David Edenfield, 59, is scheduled to stand trial May 4 for the slaying of Christopher Michael Barrios, whose body was found wrapped in a trash bag by a roadside a week after he went missing from a mobile home park in March 2007.

Edenfield will be the first of three suspects to be tried in the slaying. His adult son, George Edenfield, and wife, Peggy Edenfield, have also been charged in the case.

Attorneys for David Edenfield on Thursday asked the Glynn County judge to move the trial to the middle part of Georgia because "unprecedented news media coverage" of the slaying had made it impossible for Edenfield to have a fair trial on the coast.

"As we move closer to trial, you have to believe you will have such a media frenzy and circus-like atmosphere that the (jurors) will be tainted," said defense attorney James Yancey Jr.

Superior Court Judge Stephen Scarlett ruled the trial will stay in Brunswick, but he decided to select the jury in Hazelhurst, located in rural Jeff Davis County 90 miles to the northwest.

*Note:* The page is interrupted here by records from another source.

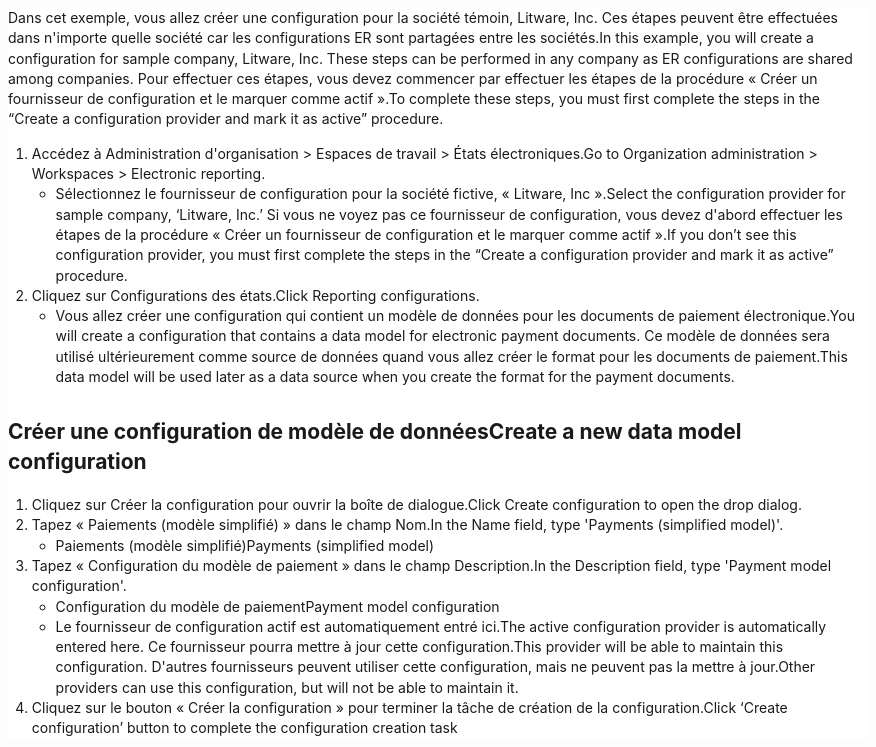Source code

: 
<span data-ttu-id="8d3e2-106">Dans cet exemple, vous allez créer une configuration pour la société témoin, Litware, Inc. Ces étapes peuvent être effectuées dans n'importe quelle société car les configurations ER sont partagées entre les sociétés.</span><span class="sxs-lookup"><span data-stu-id="8d3e2-106">In this example, you will create a configuration for sample company, Litware, Inc. These steps can be performed in any company as ER configurations are shared among companies.</span></span> <span data-ttu-id="8d3e2-107">Pour effectuer ces étapes, vous devez commencer par effectuer les étapes de la procédure « Créer un fournisseur de configuration et le marquer comme actif ».</span><span class="sxs-lookup"><span data-stu-id="8d3e2-107">To complete these steps, you must first complete the steps in the “Create a configuration provider and mark it as active” procedure.</span></span>

1. <span data-ttu-id="8d3e2-108">Accédez à Administration d'organisation > Espaces de travail > États électroniques.</span><span class="sxs-lookup"><span data-stu-id="8d3e2-108">Go to Organization administration > Workspaces > Electronic reporting.</span></span>
    * <span data-ttu-id="8d3e2-109">Sélectionnez le fournisseur de configuration pour la société fictive, « Litware, Inc ».</span><span class="sxs-lookup"><span data-stu-id="8d3e2-109">Select the configuration provider for sample company, ‘Litware, Inc.’</span></span> <span data-ttu-id="8d3e2-110">Si vous ne voyez pas ce fournisseur de configuration, vous devez d'abord effectuer les étapes de la procédure « Créer un fournisseur de configuration et le marquer comme actif ».</span><span class="sxs-lookup"><span data-stu-id="8d3e2-110">If you don’t see this configuration provider, you must first complete the steps in the “Create a configuration provider and mark it as active” procedure.</span></span>  
2. <span data-ttu-id="8d3e2-111">Cliquez sur Configurations des états.</span><span class="sxs-lookup"><span data-stu-id="8d3e2-111">Click Reporting configurations.</span></span>
    * <span data-ttu-id="8d3e2-112">Vous allez créer une configuration qui contient un modèle de données pour les documents de paiement électronique.</span><span class="sxs-lookup"><span data-stu-id="8d3e2-112">You will create a configuration that contains a data model for electronic payment documents.</span></span> <span data-ttu-id="8d3e2-113">Ce modèle de données sera utilisé ultérieurement comme source de données quand vous allez créer le format pour les documents de paiement.</span><span class="sxs-lookup"><span data-stu-id="8d3e2-113">This data model will be used later as a data source when you create the format for the payment documents.</span></span>  

## <a name="create-a-new-data-model-configuration"></a><span data-ttu-id="8d3e2-114">Créer une configuration de modèle de données</span><span class="sxs-lookup"><span data-stu-id="8d3e2-114">Create a new data model configuration</span></span>
1. <span data-ttu-id="8d3e2-115">Cliquez sur Créer la configuration pour ouvrir la boîte de dialogue.</span><span class="sxs-lookup"><span data-stu-id="8d3e2-115">Click Create configuration to open the drop dialog.</span></span>
2. <span data-ttu-id="8d3e2-116">Tapez « Paiements (modèle simplifié) » dans le champ Nom.</span><span class="sxs-lookup"><span data-stu-id="8d3e2-116">In the Name field, type 'Payments (simplified model)'.</span></span>
    * <span data-ttu-id="8d3e2-117">Paiements (modèle simplifié)</span><span class="sxs-lookup"><span data-stu-id="8d3e2-117">Payments (simplified model)</span></span>  
3. <span data-ttu-id="8d3e2-118">Tapez « Configuration du modèle de paiement » dans le champ Description.</span><span class="sxs-lookup"><span data-stu-id="8d3e2-118">In the Description field, type 'Payment model configuration'.</span></span>
    * <span data-ttu-id="8d3e2-119">Configuration du modèle de paiement</span><span class="sxs-lookup"><span data-stu-id="8d3e2-119">Payment model configuration</span></span>  
    * <span data-ttu-id="8d3e2-120">Le fournisseur de configuration actif est automatiquement entré ici.</span><span class="sxs-lookup"><span data-stu-id="8d3e2-120">The active configuration provider is automatically entered here.</span></span> <span data-ttu-id="8d3e2-121">Ce fournisseur pourra mettre à jour cette configuration.</span><span class="sxs-lookup"><span data-stu-id="8d3e2-121">This provider will be able to maintain this configuration.</span></span> <span data-ttu-id="8d3e2-122">D'autres fournisseurs peuvent utiliser cette configuration, mais ne peuvent pas la mettre à jour.</span><span class="sxs-lookup"><span data-stu-id="8d3e2-122">Other providers can use this configuration, but will not be able to maintain it.</span></span>  
4. <span data-ttu-id="8d3e2-123">Cliquez sur le bouton « Créer la configuration » pour terminer la tâche de création de la configuration.</span><span class="sxs-lookup"><span data-stu-id="8d3e2-123">Click ‘Create configuration’ button to complete the configuration creation task</span></span>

The judge scheduled jury selection to being April 20. Jurors would then travel to Brunswick for what could be a lengthy trial. District Attorney Stephen Kelley said he expected prosecutors would need a week to present their case, followed by Edenfield's defense.

Prosecutors say the Edenfields, who lived across the street from Christopher's grandmother, lured the boy into their mobile home March 8, 2007. They say David and George Edenfield took turns sexually assaulting the boy before choking him to death. Peggy Edenfield is accused of watching them do it.

She avoided a possible death sentence by agreeing to testify against her husband and son, in exchange for prosecutors seeking a life sentence.

Kelley said bringing outside jurors to Brunswick and paying for them to stay in hotels would be less expensive than moving the trial to another city.

"The problem with that is the local people don't get to see the trial and you've got to pay the motel bills for tons of witnesses, court personnel, bailiffs and sheriff's deputies," Kelley said. "The juries in most death penalty cases are sequestered, so you've got to pay hotel costs for the jury anyway."

Kelley said judges have imported a jury, rather than moved the trial, in several other cases his office has prosecuted.

George Edenfield, a convicted child molester, still faces civil proceedings to determine if he's mentally competent to stand trial for the boy's slaying. Peggy Edenfield faces an automatic life sentence and, if convicted, would have to serve 30 years in prison before she was eligible for parole.